[Dataset entries]
↓
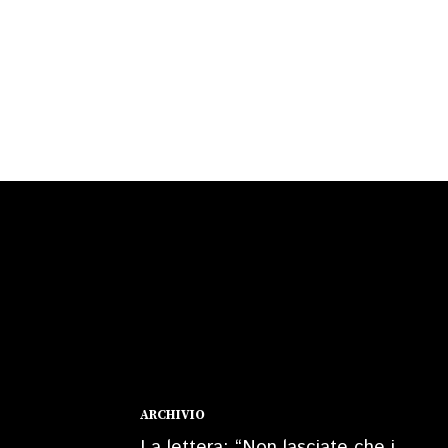
ARCHIVIO
La lettera: “Non lasciate che i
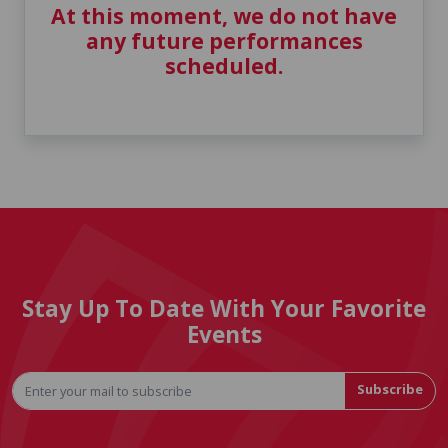
At this moment, we do not have
any future performances
scheduled.
Stay Up To Date With Your Favorite
Events
Subscribe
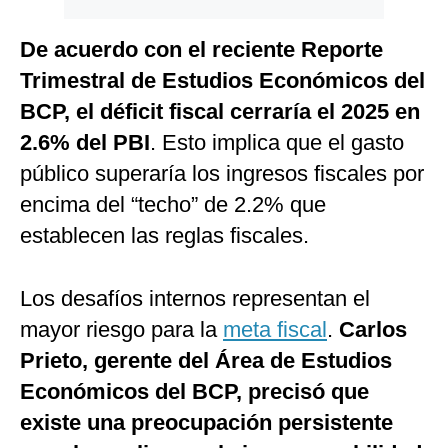
De acuerdo con el reciente Reporte
Trimestral de Estudios Económicos del
BCP, el déficit fiscal cerraría el 2025 en
2.6% del PBI
. Esto implica que el gasto
público superaría los ingresos fiscales por
encima del “techo” de 2.2% que
establecen las reglas fiscales.
Los desafíos internos representan el
mayor riesgo para la
meta fiscal
.
Carlos
Prieto, gerente del Área de Estudios
Económicos del BCP, precisó que
existe una preocupación persistente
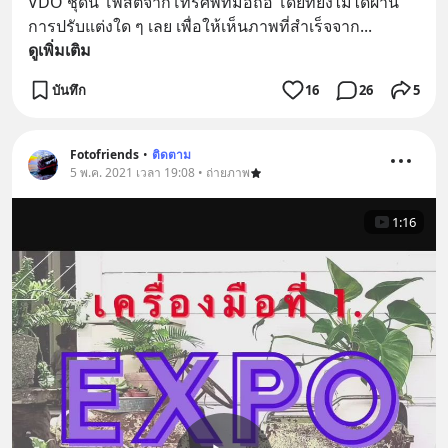
VDO ชุดนี้ โพสต์จากโทรศัพท์มือถือ โดยที่ยังไม่ได้ผ่าน
การปรับแต่งใด ๆ เลย เพื่อให้เห็นภาพที่สำเร็จจาก
... 
ดูเพิ่มเติม
บันทึก
16
26
5
Fotofriends
•
ติดตาม
5 พ.ค. 2021 เวลา 19:08 • ถ่ายภาพ
1:16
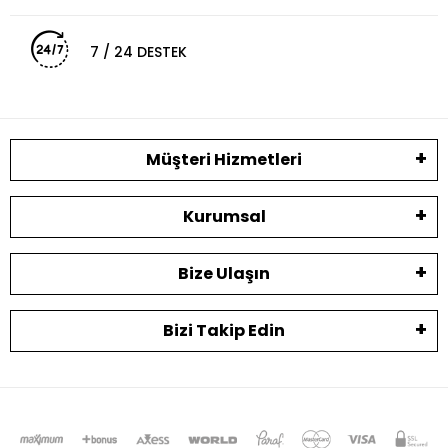
7 / 24 DESTEK
Müşteri Hizmetleri
Kurumsal
Bize Ulaşın
Bizi Takip Edin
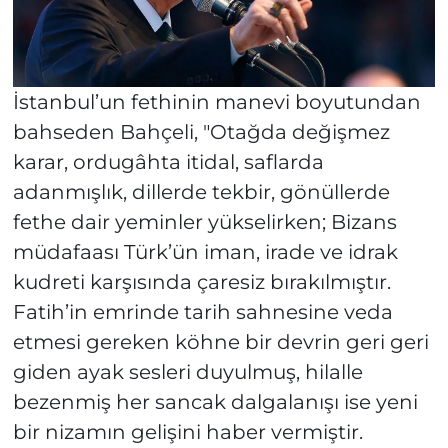
İstanbul’un fethinin manevi boyutundan
bahseden Bahçeli, "Otağda değişmez
karar, ordugâhta itidal, saflarda
adanmışlık, dillerde tekbir, gönüllerde
fethe dair yeminler yükselirken; Bizans
müdafaası Türk’ün iman, irade ve idrak
kudreti karşısında çaresiz bırakılmıştır.
Fatih’in emrinde tarih sahnesine veda
etmesi gereken köhne bir devrin geri geri
giden ayak sesleri duyulmuş, hilalle
bezenmiş her sancak dalgalanışı ise yeni
bir nizamın gelişini haber vermiştir.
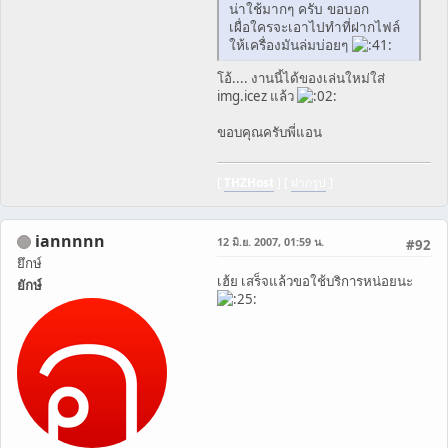
น่าใช้มากๆ ครับ ขอบอก
เผื่อใครจะเอาไปทำที่ฝากไฟล์
ให้เครื่องมันล่มบ่อยๆ
โอ้.... งานนี้ได้ของเล่นใหม่ใส่
img.icez แล้ว
ขอบคุณครับพี่แอน
[
THZHost
] [
ฝากรูป
]
iannnnn
12 มิ.ย. 2007, 01:59 น.
#92
ยึกษ์
เฮ้ย เสร็จแล้วขอใช้บริการหน่อยนะ
ยักษ์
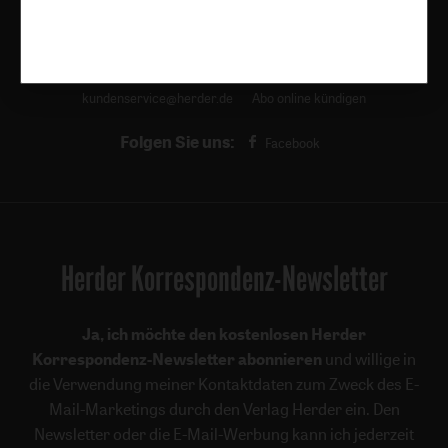
kunst und kirche
Biblische Notizen
Diakonia
Römische Quartalschrift
Kundenservice
+49 761 2717200
kundenservice@herder.de
Abo online kündigen
Folgen Sie uns:
Facebook
Herder Korrespondenz-Newsletter
Ja, ich möchte den kostenlosen Herder
Korrespondenz-Newsletter abonnieren
und willige in
die Verwendung meiner Kontaktdaten zum Zweck des E-
Mail-Marketings durch den Verlag Herder ein. Den
Newsletter oder die E-Mail-Werbung kann ich jederzeit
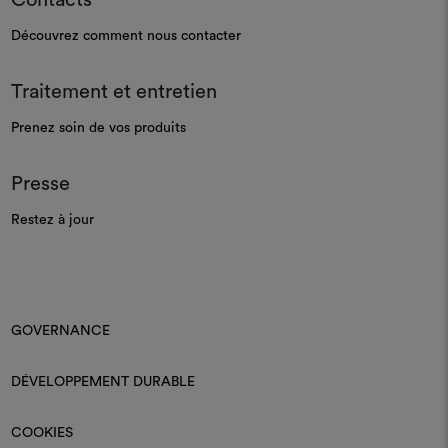
Découvrez comment nous contacter
Traitement et entretien
Prenez soin de vos produits
Presse
Restez à jour
GOVERNANCE
DÉVELOPPEMENT DURABLE
COOKIES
↑
WHAT THE TASK REQUIRES:
Lines that contain the word "Estudios": how many are there in the data? Give the number and nothing else.

RESULT FOR THIS EXERCISE:
2